Vittjärvs IK
- Full name: Vittjärvs Idrottsklubb
- Founded: 1924
- Ground: Tjärnbacken Vittjärv Boden Sweden
- Chairman: Martin Olofsson
- League: Division 5 Norrbotten Mellersta
| Home colours | Away colours |

= Vittjärvs IK =

Swedish football club

Vittjärvs IK is a Swedish football club located in Boden.

==Background==
Vittjärvs IK currently plays in Division 5 Norrbotten Norra which is the seventh tier of Swedish football.
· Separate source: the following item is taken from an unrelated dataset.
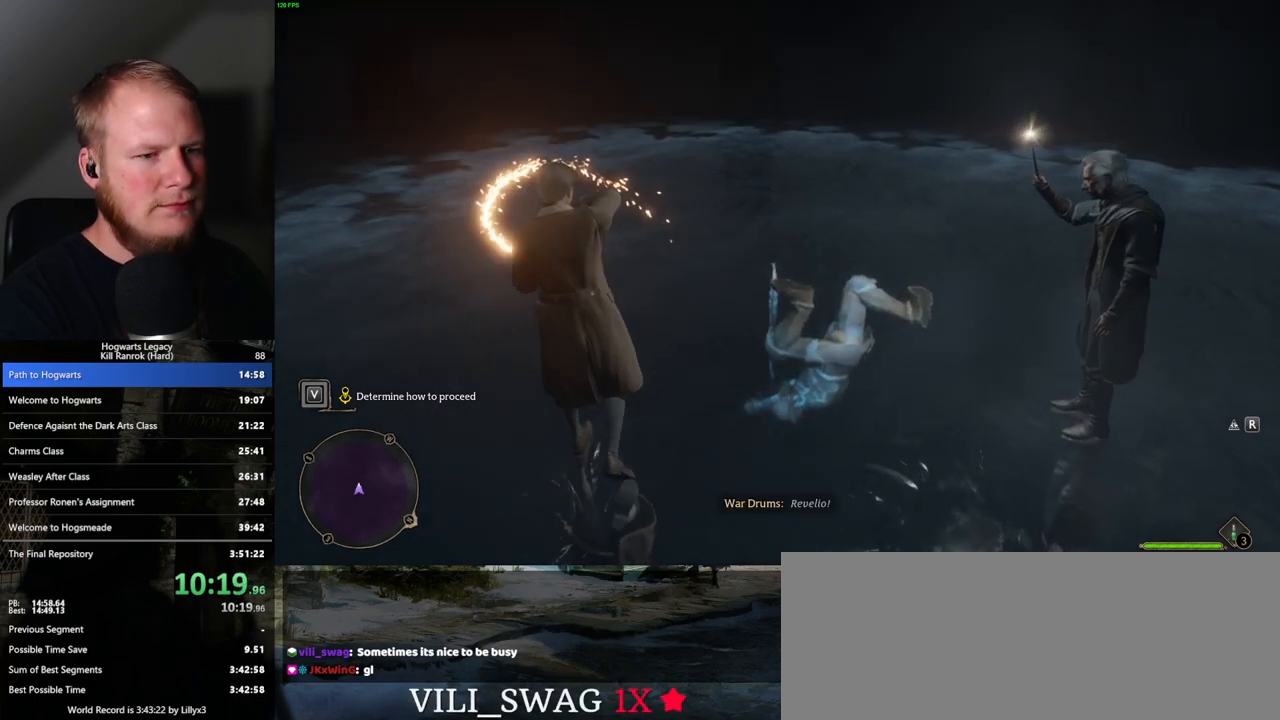
{"keys": ["a", "w"], "mouse": [], "events": [[83, "a", "down"]]}
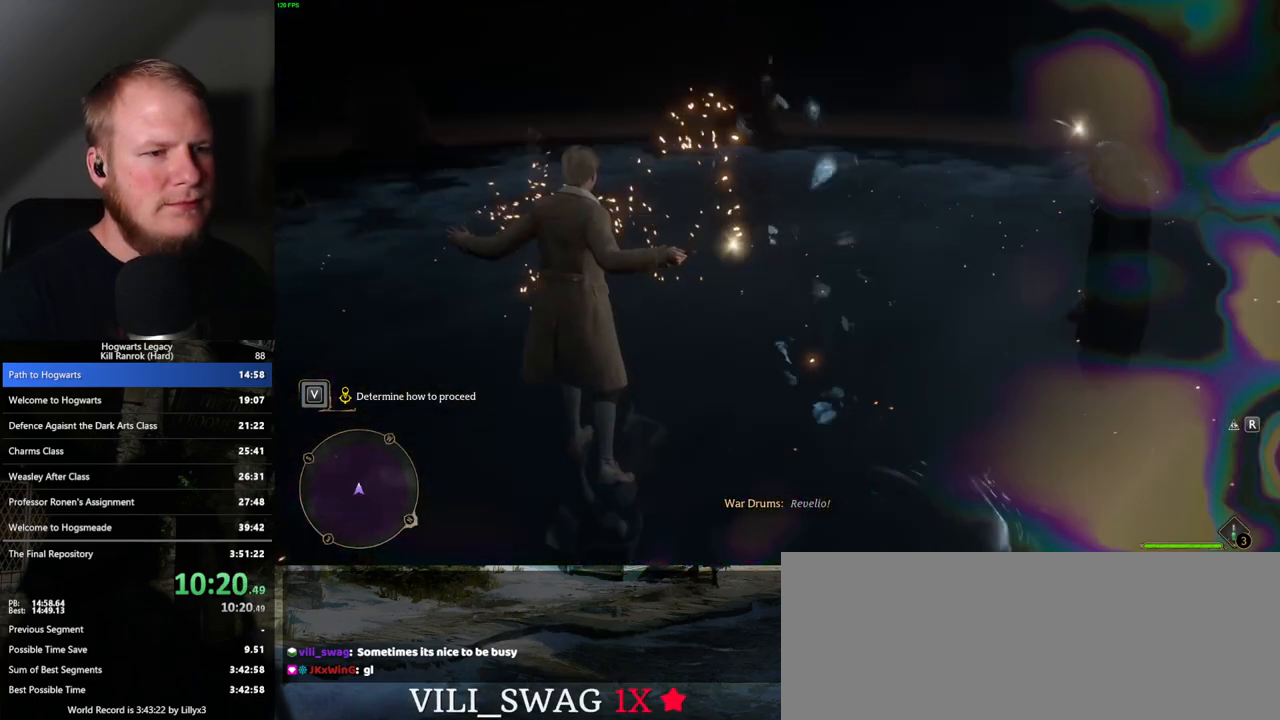
{"keys": ["a", "w"], "mouse": [], "events": []}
They play their home matches at the Tjärnbacken Vittjärv in Boden.

The club is affiliated to Norrbottens Fotbollförbund.

==Season to season==

In their most successful period Vittjärvs IK competed in the following divisions:

| Season | Level | Division | Section | Position | Movements |
|---|---|---|---|---|---|
| 1961 | Tier 4 | Division 4 | Norrbotten Södra | 5th |  |
| 1962 | Tier 4 | Division 4 | Norrbotten Södra | 7th |  |
| 1963 | Tier 4 | Division 4 | Norrbotten Södra | 1st | Promoted |
| 1964 | Tier 3 | Division 3 | Norra Norrland Övre | 7th |  |
| 1965 | Tier 3 | Division 3 | Norra Norrland Övre | 4th |  |
| 1966 | Tier 3 | Division 3 | Norra Norrland Övre | 5th |  |
| 1967 | Tier 3 | Division 3 | Norra Norrland Övre | 10th | Relegated |
| 1968 | Tier 4 | Division 4 | Norrbotten Södra | 9th | Relegated |

In recent seasons Vittjärvs IK have competed in the following divisions:

| Season | Level | Division | Section | Position | Movements |
|---|---|---|---|---|---|
| 1999 | Tier 6 | Division 5 | Norrbotten Mellersta | 1st | Promoted |
| 2000 | Tier 5 | Division 4 | Norrbotten Södra | 6th |  |
| 2001 | Tier 5 | Division 4 | Norrbotten Södra | 7th |  |
| 2002 | Tier 5 | Division 4 | Norrbotten Södra | 7th |  |
| 2003 | Tier 5 | Division 4 | Norrbotten Södra | 9th | Relegated |
| 2004 | Tier 6 | Division 5 | Norrbotten Mellersta | 2nd | Promoted |
| 2005 | Tier 5 | Division 4 | Norrbotten Södra | 4th |  |
| 2006* | Tier 6 | Division 4 | Norrbotten Södra | 11th | Relegated |
| 2007 | Tier 7 | Division 5 | Norrbotten Södra | 5th |  |
| 2008 | Tier 7 | Division 5 | Norrbotten Södra | 3rd |  |
| 2009 | Tier 7 | Division 5 | Norrbotten Norra | 3rd |  |
| 2010 | Tier 7 | Division 5 | Norrbotten Norra | 2nd | Promoted |
| 2011 | Tier 6 | Division 4 | Norrbotten Norra | 10th | Relegated |

- League restructuring in 2006 resulted in a new division being created at Tier 3 and subsequent divisions dropping a level.